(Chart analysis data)
----------

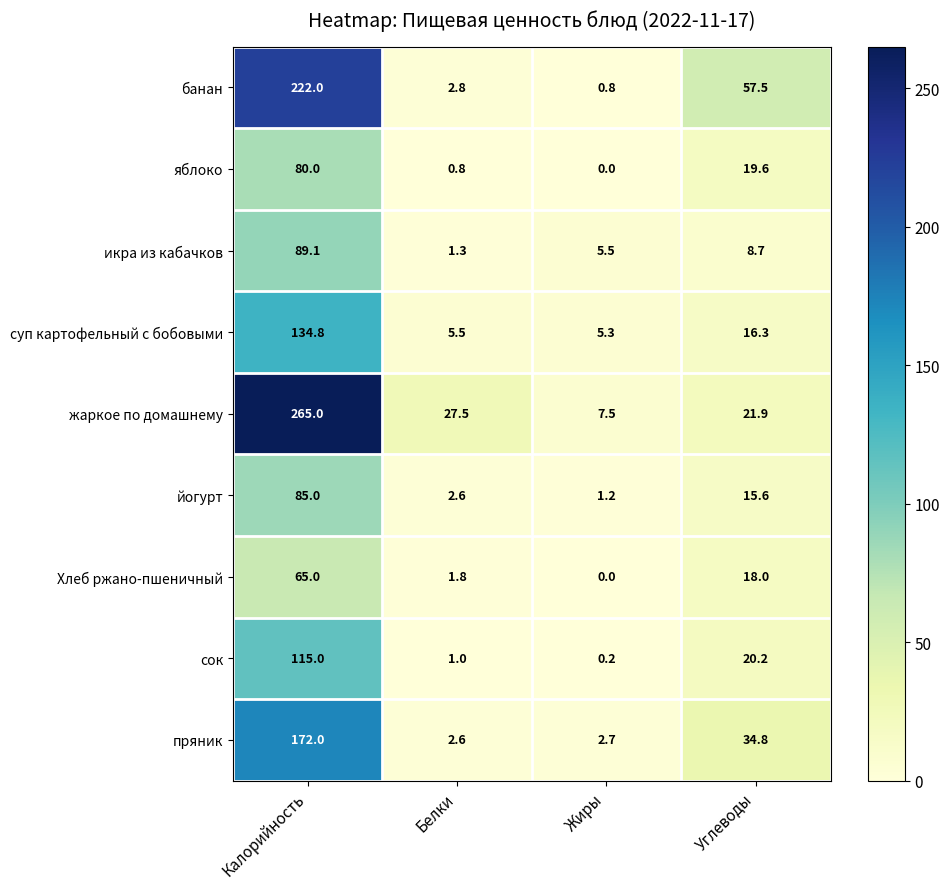

What is the difference between the highest and lowest values at Белки?

26.7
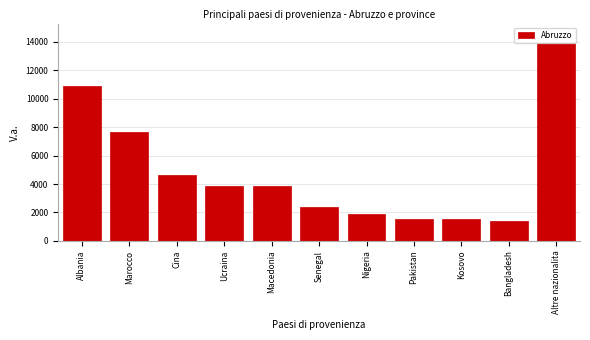

The value at Nigeria is 2612. True or false?

False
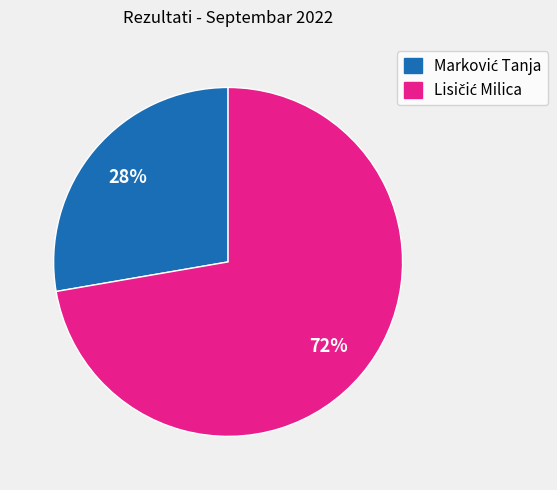

Does any single category account for the majority?

Yes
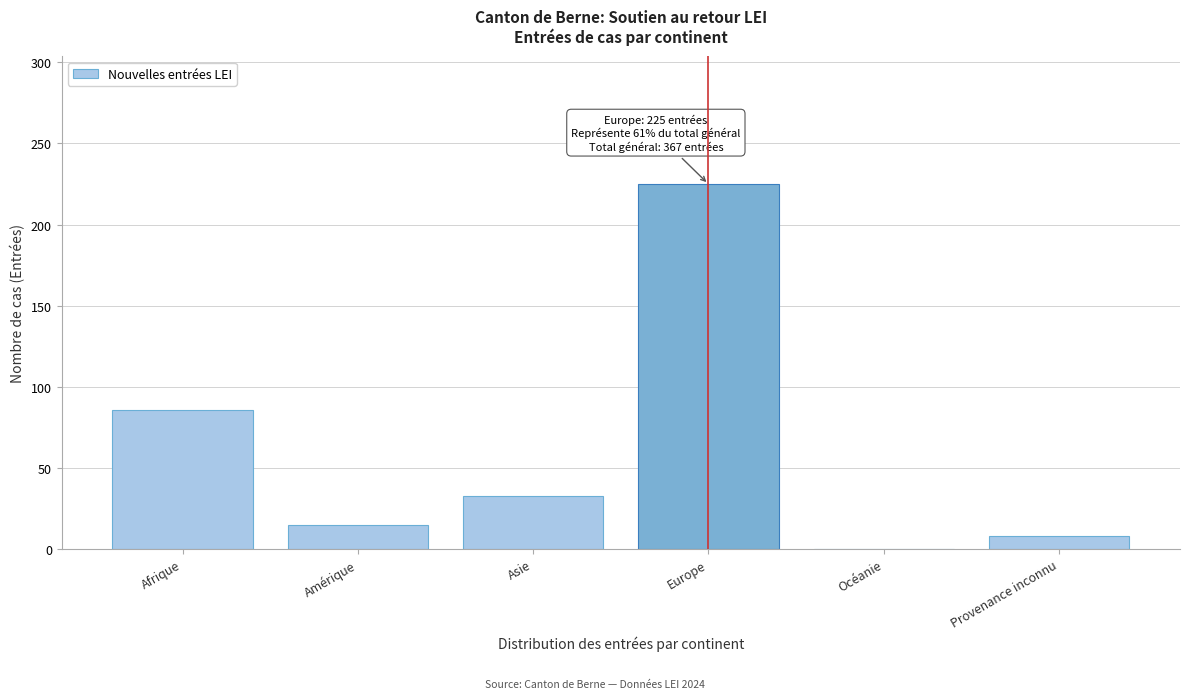

Reading left to right, extract all data points from this chart.

Afrique=86	Amérique=15	Asie=33	Europe=225	Océanie=0	Provenance inconnu=8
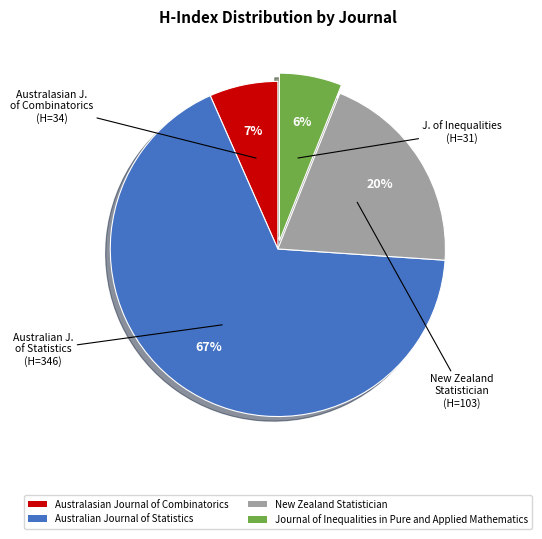

To the nearest percent, what is the difference between the largest and smallest slice percentages?

61%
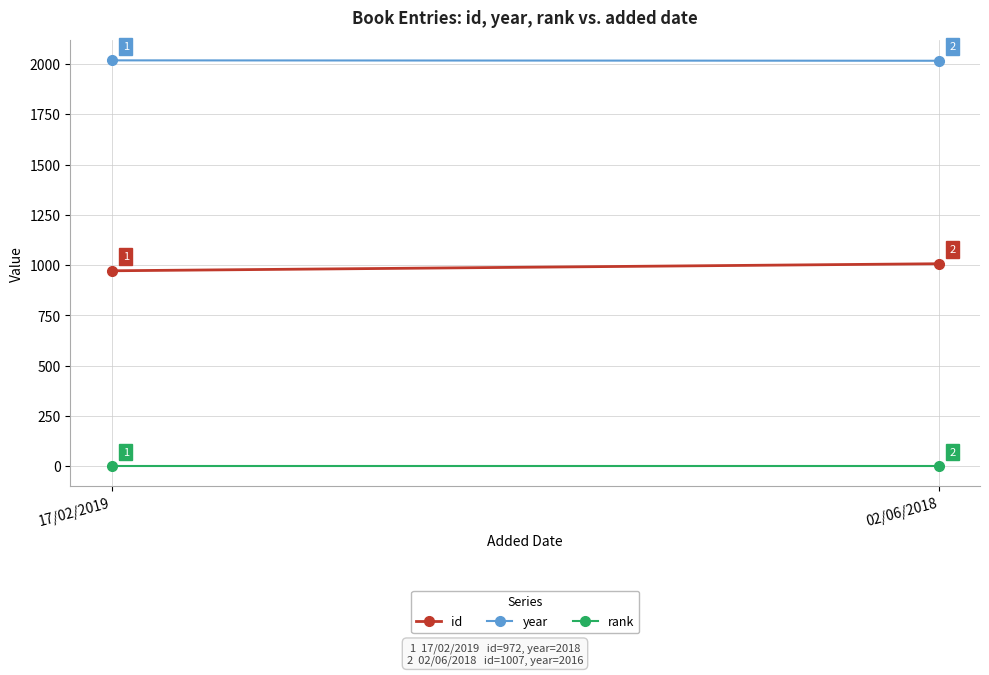

What is the average value of the rank series?

1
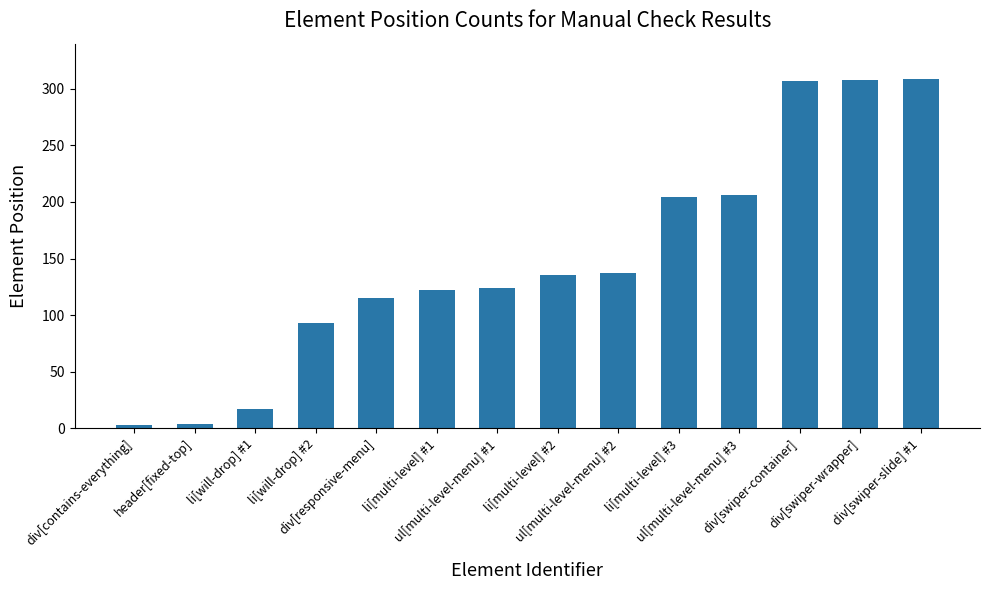

What is the label of the 3rd bar from the left?

li[will-drop] #1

----------

Task statement:
Find every line in the listing above that contains the word "difference", and copy each one out. Matches must have the same case.

Solution for this exercise:
What is the difference between the highest and lowest values at Белки?
To the nearest percent, what is the difference between the largest and smallest slice percentages?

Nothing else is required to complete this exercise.